◆ WORK TO COMPLETE ◆
Would you restate every entry below word for word? Leave out the pictures.

Stored data:

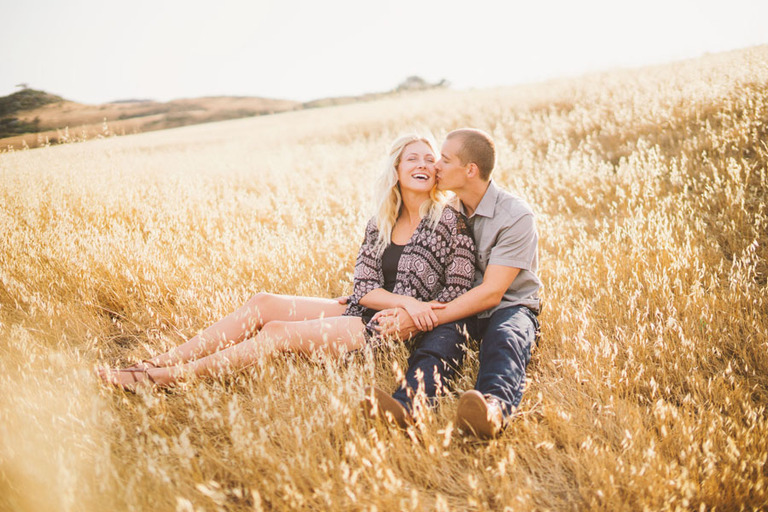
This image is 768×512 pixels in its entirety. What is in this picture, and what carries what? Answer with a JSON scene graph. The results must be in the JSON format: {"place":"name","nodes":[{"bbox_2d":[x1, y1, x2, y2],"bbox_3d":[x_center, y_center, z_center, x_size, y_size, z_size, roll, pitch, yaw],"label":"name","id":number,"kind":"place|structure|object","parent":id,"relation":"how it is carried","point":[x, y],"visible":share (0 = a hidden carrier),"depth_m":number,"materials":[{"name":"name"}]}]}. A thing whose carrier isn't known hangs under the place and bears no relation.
{"place":"outdoors","nodes":[
{"label":"outdoors","id":0,"kind":"place"},
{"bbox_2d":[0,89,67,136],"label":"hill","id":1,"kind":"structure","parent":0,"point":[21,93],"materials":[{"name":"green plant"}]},
{"bbox_2d":[0,90,305,149],"label":"hill","id":2,"kind":"structure","parent":0,"point":[117,117],"materials":[{"name":"brown"}]},
{"bbox_2d":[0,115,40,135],"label":"shrub","id":3,"kind":"object","parent":2,"relation":"on","point":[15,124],"visible":0.58,"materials":[{"name":"green plant"}]},
{"bbox_2d":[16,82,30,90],"label":"tree","id":4,"kind":"object","parent":2,"relation":"on","point":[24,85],"visible":0.76,"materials":[{"name":"plant"}]},
{"bbox_2d":[0,40,767,509],"label":"field","id":5,"kind":"structure","parent":0,"point":[15,155],"materials":[{"name":"gold plant"}]},
{"bbox_2d":[99,132,478,396],"bbox_3d":[-0.313,0.036,4.784,1.520,1.253,0.852,-1,9,-4],"label":"woman","id":6,"kind":"object","parent":5,"relation":"on","point":[391,215],"visible":0.85,"depth_m":4.68},
{"bbox_2d":[395,75,450,91],"label":"tree","id":7,"kind":"object","parent":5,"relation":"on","point":[414,79],"visible":0.5,"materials":[{"name":"plant"}]},
{"bbox_2d":[362,129,543,440],"bbox_3d":[0.317,0.088,4.218,0.583,1.175,0.785,3,10,21],"label":"man","id":8,"kind":"object","parent":5,"relation":"on","point":[492,329],"visible":0.91,"depth_m":4.10},
{"bbox_2d":[0,0,767,103],"label":"sky","id":9,"kind":"structure","parent":0,"point":[284,3],"materials":[{"name":"white"}]}
]}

◆ EXERCISE ANSWER ◆
This image is 768×512 pixels in its entirety. What is in this picture, and what carries what? Answer with a JSON scene graph. The results must be in the JSON format: {"place":"name","nodes":[{"bbox_2d":[x1, y1, x2, y2],"bbox_3d":[x_center, y_center, z_center, x_size, y_size, z_size, roll, pitch, yaw],"label":"name","id":number,"kind":"place|structure|object","parent":id,"relation":"how it is carried","point":[x, y],"visible":share (0 = a hidden carrier),"depth_m":number,"materials":[{"name":"name"}]}]}. A thing whose carrier isn't known hangs under the place and bears no relation.
{"place":"outdoors","nodes":[
{"label":"outdoors","id":0,"kind":"place"},
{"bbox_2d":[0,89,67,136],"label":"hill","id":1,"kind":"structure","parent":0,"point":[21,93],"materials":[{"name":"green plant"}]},
{"bbox_2d":[0,90,305,149],"label":"hill","id":2,"kind":"structure","parent":0,"point":[117,117],"materials":[{"name":"brown"}]},
{"bbox_2d":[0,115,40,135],"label":"shrub","id":3,"kind":"object","parent":2,"relation":"on","point":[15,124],"visible":0.58,"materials":[{"name":"green plant"}]},
{"bbox_2d":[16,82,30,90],"label":"tree","id":4,"kind":"object","parent":2,"relation":"on","point":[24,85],"visible":0.76,"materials":[{"name":"plant"}]},
{"bbox_2d":[0,40,767,509],"label":"field","id":5,"kind":"structure","parent":0,"point":[15,155],"materials":[{"name":"gold plant"}]},
{"bbox_2d":[99,132,478,396],"bbox_3d":[-0.313,0.036,4.784,1.520,1.253,0.852,-1,9,-4],"label":"woman","id":6,"kind":"object","parent":5,"relation":"on","point":[391,215],"visible":0.85,"depth_m":4.68},
{"bbox_2d":[395,75,450,91],"label":"tree","id":7,"kind":"object","parent":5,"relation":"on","point":[414,79],"visible":0.5,"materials":[{"name":"plant"}]},
{"bbox_2d":[362,129,543,440],"bbox_3d":[0.317,0.088,4.218,0.583,1.175,0.785,3,10,21],"label":"man","id":8,"kind":"object","parent":5,"relation":"on","point":[492,329],"visible":0.91,"depth_m":4.10},
{"bbox_2d":[0,0,767,103],"label":"sky","id":9,"kind":"structure","parent":0,"point":[284,3],"materials":[{"name":"white"}]}
]}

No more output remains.